Operational judgement testing

A few years ago I did some work in an FRS where an assessment of candidates’ judgement in operational situations was conducted using a computer based simulation. Basically, a scenario played out on a computer screen involving a developing fire, teams to be deployed and a range of in situ hazards. The candidate had to make decisions on how to proceed, which guided how the scenario played out. If the stakes hadn’t been so high i.e. promotions were resting on it, it might have been an enjoyable exercise! As it was, the pressure to make the right decisions was immense.

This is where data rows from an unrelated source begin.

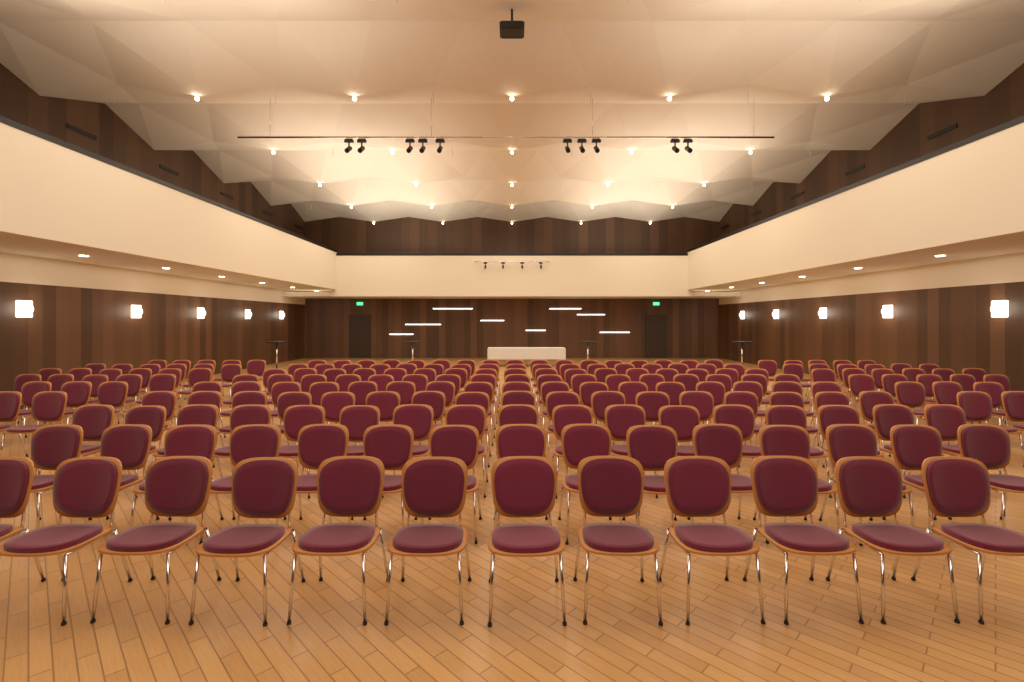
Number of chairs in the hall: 200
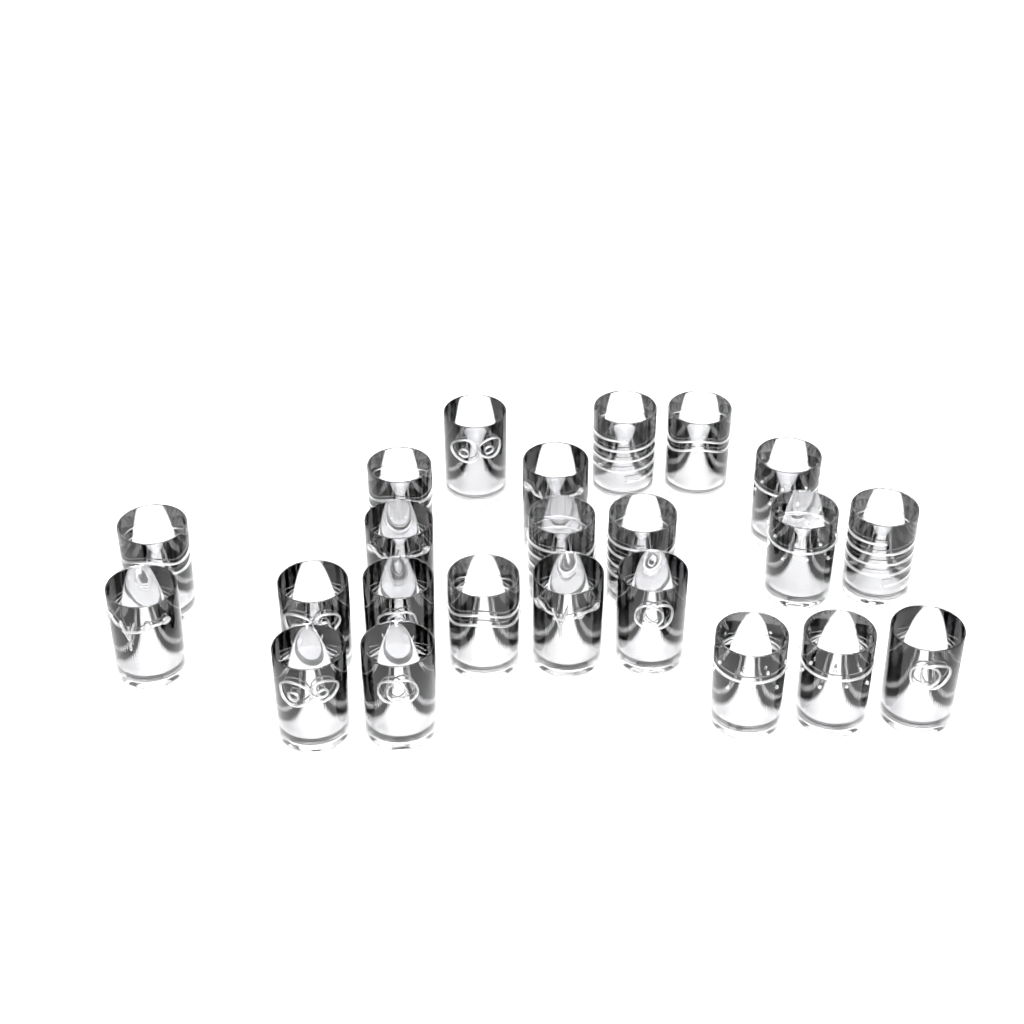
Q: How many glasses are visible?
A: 23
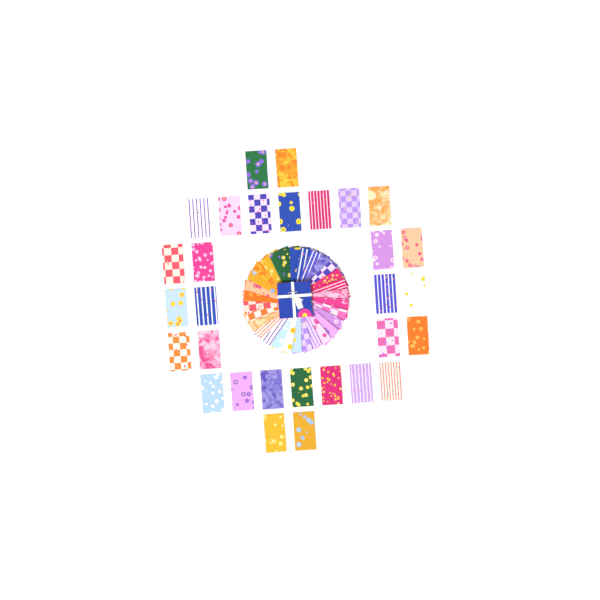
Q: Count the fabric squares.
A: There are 60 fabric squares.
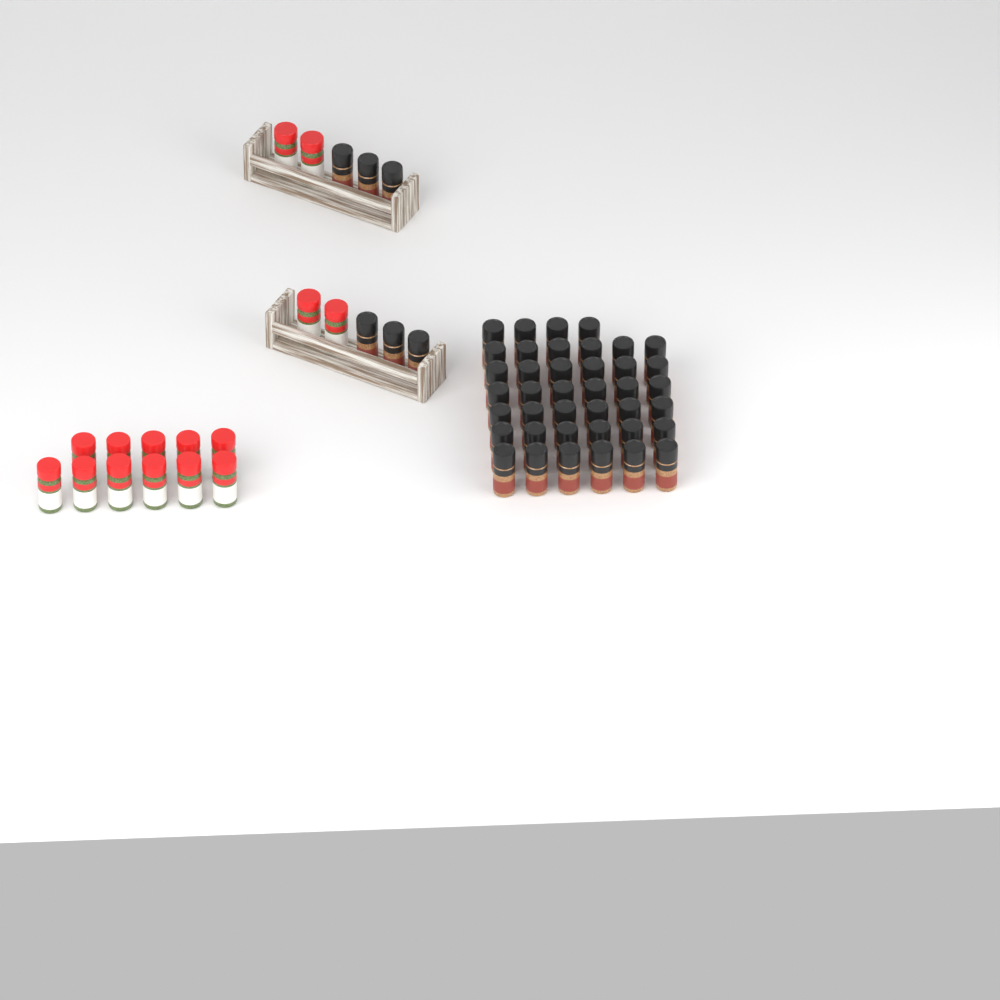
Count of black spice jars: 46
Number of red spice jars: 15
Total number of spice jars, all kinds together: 61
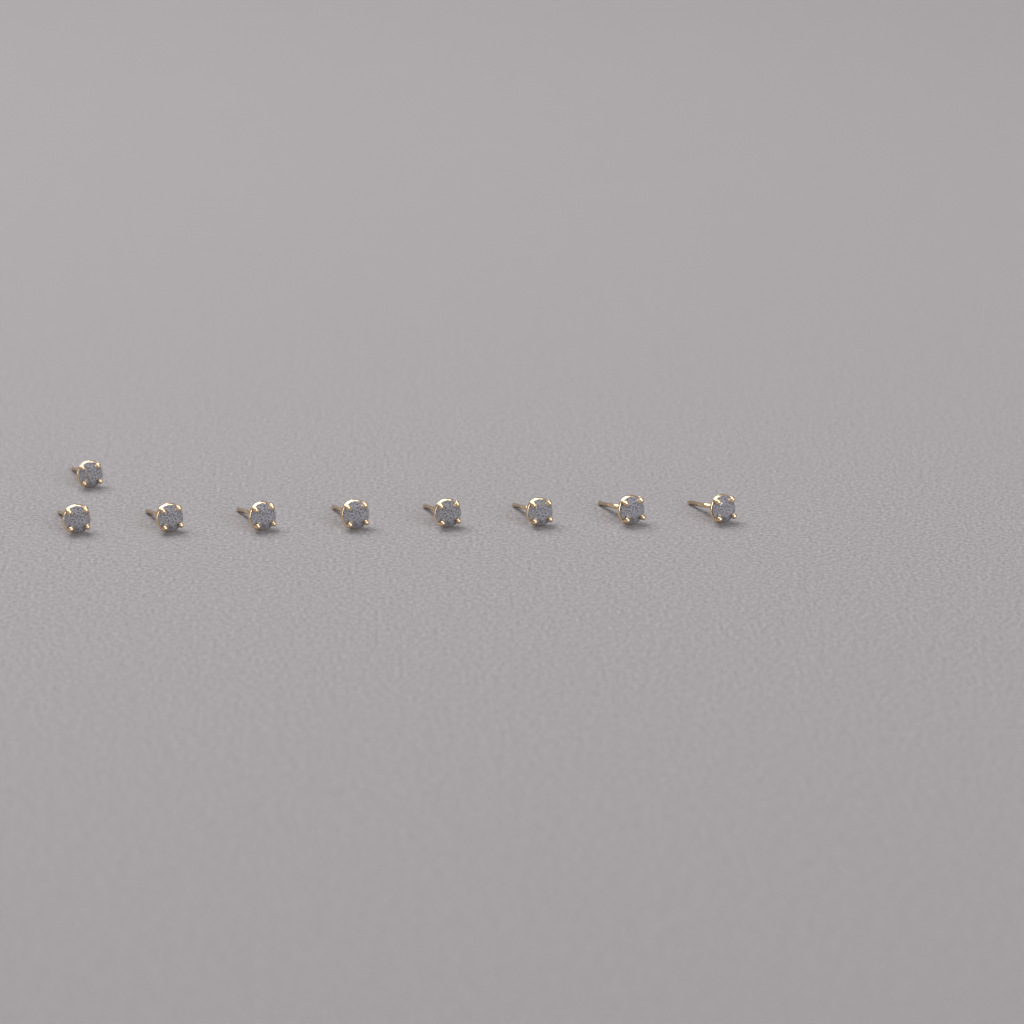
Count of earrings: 9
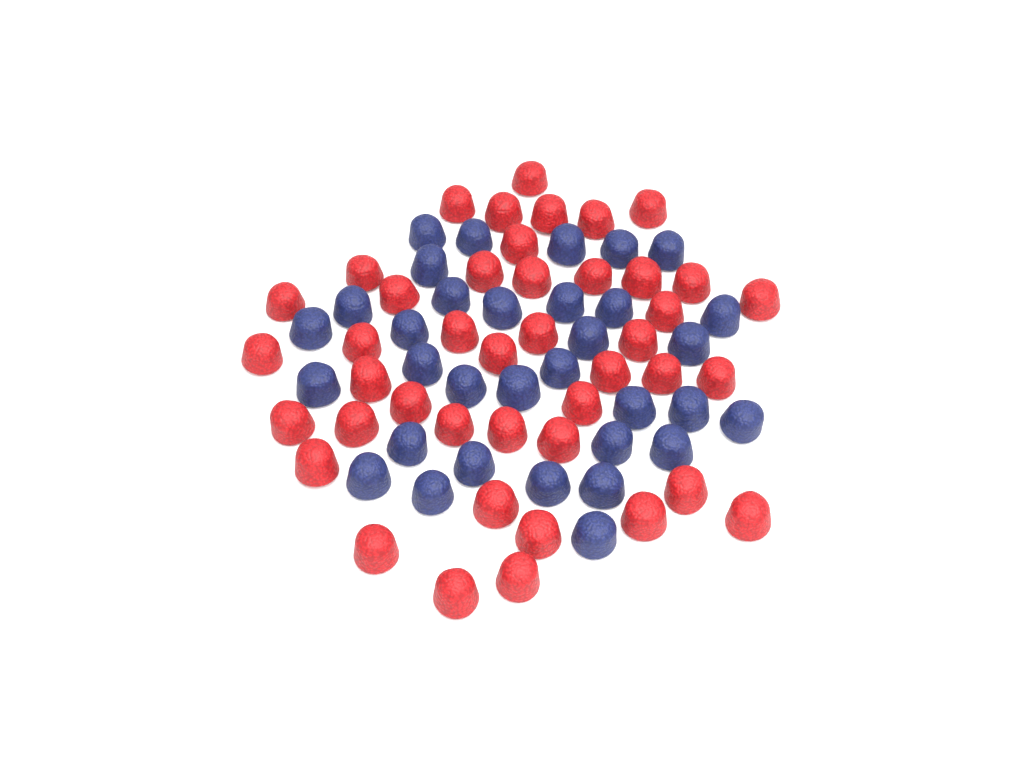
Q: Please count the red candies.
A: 43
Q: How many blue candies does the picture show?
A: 33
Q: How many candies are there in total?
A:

Poor decisions, poor outcomes

There were several ways the situation could go, one of which being gas canisters behind a storage facility going ‘boom’. The canisters went boom a lot, with candidates making a range of different judgement calls, some of which led to this unexpected consequence. It wasn’t that all of their decisions were at fault; but the wrong combination, despite best their efforts, and the outcomes were a disaster.

Are you a good judge?

The interesting thing was, all of these candidates believed they were ‘good firefighters’ (and to be fair, they probably largely were in many ways). None of them felt they ever had any cause to question their judgement. After all, we all have great judgement all of the time, right?

It’s very difficult to objectively weigh up the judgements we make to see how effective they are. That was why a negative outcome in the computer simulation came as such a shock- no one really suspects they make poor choices or bad judgement calls. But we all do from time to time. So how can we mitigate this?

7 tips to judge your judgement skills

  • Be open-minded. Don’t expect to always get it right. If you assume you are always right, you aren’t going to see where you might be going wrong.
  • Be objective. This will help you examine your actions from a range of perspectives to get a fuller picture.
  • Seek feedback. Don’t be afraid to get input from others. They might see something you can’t. You just need to be prepared to hear it.
  • Consider alternatives. Your initial judgement may lead to a specific decisions, but take time to consider what other judgements could have value, weighing up the pros and cons.
  • Be aware of other priorities. Your judgements might be based on your own priorities, but there may be others to consider if you look at the problem from more angles than you may naturally be inclined to do.
  • Consider more than one impact. The first impact you assess probably won’t be the only one. Go back and look for more, as this might change your judgement of the situation.
  • Be prepared to learn. It’s ok if the judgement you have made turns out not to be the best one for the situation. You just need to be willing to learn from it, rather than dismiss the opinions of others as wrong.